TASK ITEM: Retype the data between the line holding "Training & Skills" and the line holding "to follow the game.", inclusive, character for character. Leave the pictures out.

MATERIAL TO PROCESS:
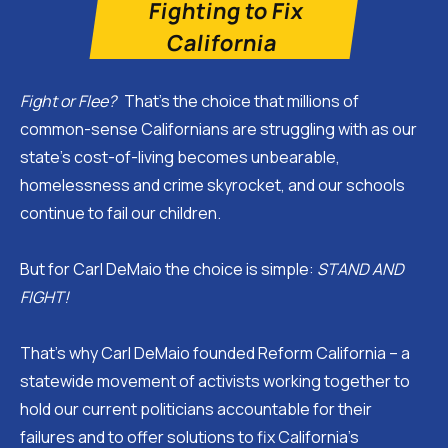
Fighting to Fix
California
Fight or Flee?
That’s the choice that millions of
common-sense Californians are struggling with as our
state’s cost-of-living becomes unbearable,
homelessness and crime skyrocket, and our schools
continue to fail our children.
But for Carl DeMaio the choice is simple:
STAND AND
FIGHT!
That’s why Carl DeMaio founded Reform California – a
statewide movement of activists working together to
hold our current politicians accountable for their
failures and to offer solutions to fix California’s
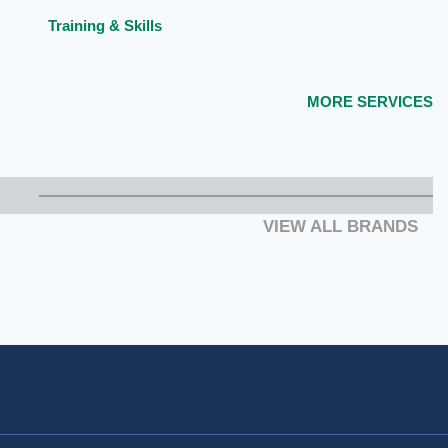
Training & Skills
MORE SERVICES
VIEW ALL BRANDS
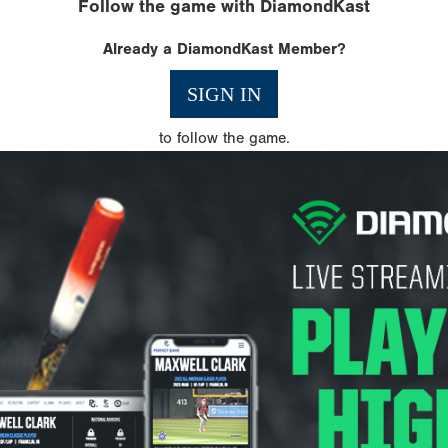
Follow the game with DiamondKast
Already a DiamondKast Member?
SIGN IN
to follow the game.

---

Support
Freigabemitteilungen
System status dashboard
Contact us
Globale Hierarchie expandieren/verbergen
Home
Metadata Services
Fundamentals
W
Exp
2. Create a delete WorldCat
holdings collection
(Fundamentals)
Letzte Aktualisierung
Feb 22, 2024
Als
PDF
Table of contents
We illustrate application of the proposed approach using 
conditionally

ANSWER TO THIS PROBLEM:
Training & Skills
MORE SERVICES
VIEW ALL BRANDS
Follow the game with DiamondKast
Already a DiamondKast Member?
SIGN IN
to follow the game.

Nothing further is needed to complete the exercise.